Here’s how the company did compared with Wall Street estimates, based on a survey of analysts by LSEG:
Loss per share: 6 cents adjusted vs. a loss of 5 cents expected
Revenue: $128 million vs. $128.1 million expected
While third-quarter results showed a slight disappointment on the top and bottom lines, Marqeta’s forecast for the current period was more concerning.
The payment processing firm said revenue in the fourth quarter will increase 10% to 12% from a year earlier. Analysts were looking for growth of more than 17%, according to LSEG.
Marqeta, which primarily functions as a card-issuing platform, attributed the guidance miss to “heightened scrutiny of the banking environment and specific customer program changes.” The company has been struggling for a while, and its stock is now down more than 80% from its peak in 2021, the year it went public. The stock was down 15% for the year prior to the report.
Total processing volume of $74 billion was up more than 30% from a year earlier. Net revenue and gross profit were up 18% and 24%, respectively.

**Data records**
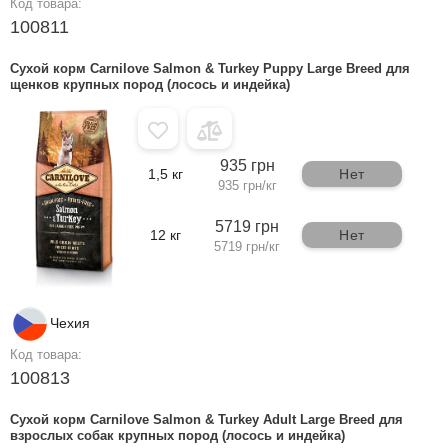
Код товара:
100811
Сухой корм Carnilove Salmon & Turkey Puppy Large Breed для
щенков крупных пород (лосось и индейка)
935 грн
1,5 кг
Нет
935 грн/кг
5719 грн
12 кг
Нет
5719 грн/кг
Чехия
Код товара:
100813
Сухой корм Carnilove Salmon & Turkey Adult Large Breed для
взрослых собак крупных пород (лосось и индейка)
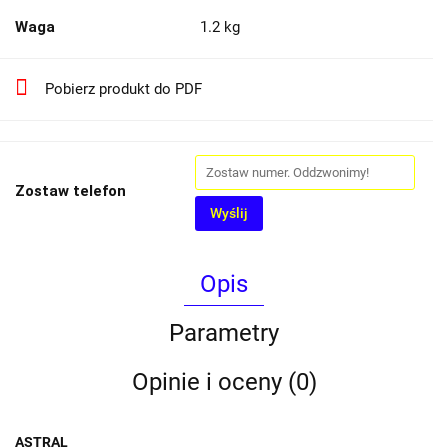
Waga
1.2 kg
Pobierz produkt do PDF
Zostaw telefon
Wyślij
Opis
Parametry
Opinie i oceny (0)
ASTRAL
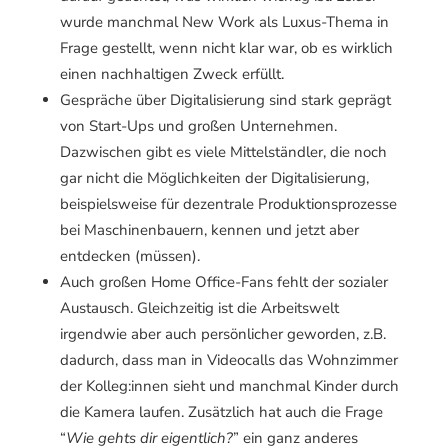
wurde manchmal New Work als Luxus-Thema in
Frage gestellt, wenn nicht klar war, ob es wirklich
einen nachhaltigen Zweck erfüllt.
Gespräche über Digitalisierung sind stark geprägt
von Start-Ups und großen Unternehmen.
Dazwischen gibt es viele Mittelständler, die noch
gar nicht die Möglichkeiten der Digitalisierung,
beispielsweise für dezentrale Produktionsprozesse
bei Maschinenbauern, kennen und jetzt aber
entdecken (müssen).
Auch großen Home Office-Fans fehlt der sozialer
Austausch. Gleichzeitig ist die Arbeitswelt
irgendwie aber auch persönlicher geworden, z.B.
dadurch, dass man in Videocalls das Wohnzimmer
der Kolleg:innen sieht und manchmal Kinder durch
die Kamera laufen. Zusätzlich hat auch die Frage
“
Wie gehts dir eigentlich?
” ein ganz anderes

---

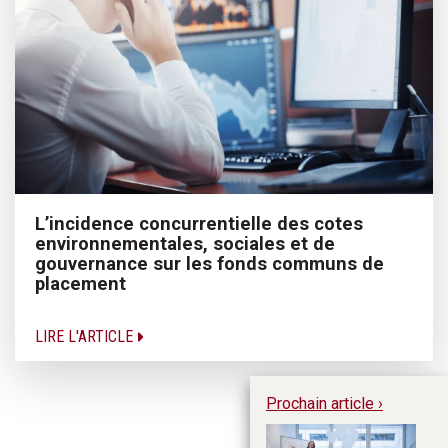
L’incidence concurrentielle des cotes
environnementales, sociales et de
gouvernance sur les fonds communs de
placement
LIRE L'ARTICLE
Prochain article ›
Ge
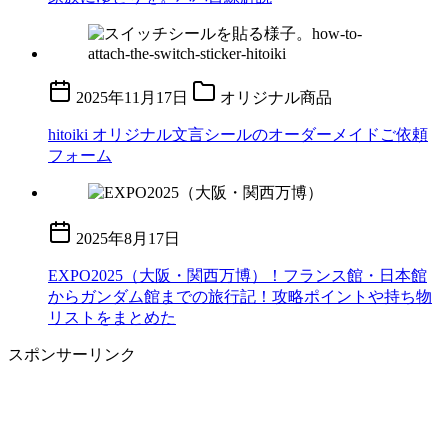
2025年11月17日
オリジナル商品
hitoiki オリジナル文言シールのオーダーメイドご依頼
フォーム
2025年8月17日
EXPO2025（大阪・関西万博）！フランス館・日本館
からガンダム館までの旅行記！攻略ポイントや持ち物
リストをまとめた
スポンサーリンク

==

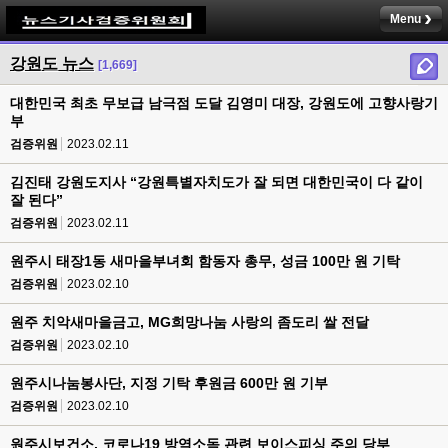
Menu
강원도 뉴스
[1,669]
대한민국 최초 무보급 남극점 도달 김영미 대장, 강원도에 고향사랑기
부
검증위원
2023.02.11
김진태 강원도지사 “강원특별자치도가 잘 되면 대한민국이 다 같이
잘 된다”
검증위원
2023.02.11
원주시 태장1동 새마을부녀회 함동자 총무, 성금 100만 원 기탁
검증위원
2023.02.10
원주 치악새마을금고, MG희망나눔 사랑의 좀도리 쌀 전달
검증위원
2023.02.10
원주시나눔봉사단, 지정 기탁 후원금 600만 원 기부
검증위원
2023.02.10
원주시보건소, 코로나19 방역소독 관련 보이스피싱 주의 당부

**Apply what you read**
A - In the records, copy out everything from the line containing "wurde manchmal New Work als Luxus-Thema in" down to the line containing "irgendwie aber auch", reproducing each line precisely.
B - Carry on the text about Marqeta's third-quarter results from the point where it stops.

**Per-task outputs**
A -
wurde manchmal New Work als Luxus-Thema in
Frage gestellt, wenn nicht klar war, ob es wirklich
einen nachhaltigen Zweck erfüllt.
Gespräche über Digitalisierung sind stark geprägt
von Start-Ups und großen Unternehmen.
Dazwischen gibt es viele Mittelständler, die noch
gar nicht die Möglichkeiten der Digitalisierung,
beispielsweise für dezentrale Produktionsprozesse
bei Maschinenbauern, kennen und jetzt aber
entdecken (müssen).
Auch großen Home Office-Fans fehlt der sozialer
Austausch. Gleichzeitig ist die Arbeitswelt
irgendwie aber auch persönlicher geworden, z.B.

B -
Marqeta’s digital commerce business sells payment technology designed to detect potential fraud and ensure that money is properly routed. It also issues customized physical cards that look like a credit or debit card that can be used for point-of-sale purchases.
The company has been trying to break into the buy now, pay later business with a recently launched product called Marqeta Flex. The service brings BNPL from lenders such as Affirm or Klarna to any credit card wherever Mastercard and Visa are accepted.
“It’s an orchestration layer, but it’s tied to issuing and processing and disputes and chargebacks,” CEO Simon Khalaf told CNBC at Money2020 in Las Vegas last week. “So it is not actually a Wild West in BNPL. It is actually very well established. And there is a reason why a lot of people are jumping to it.”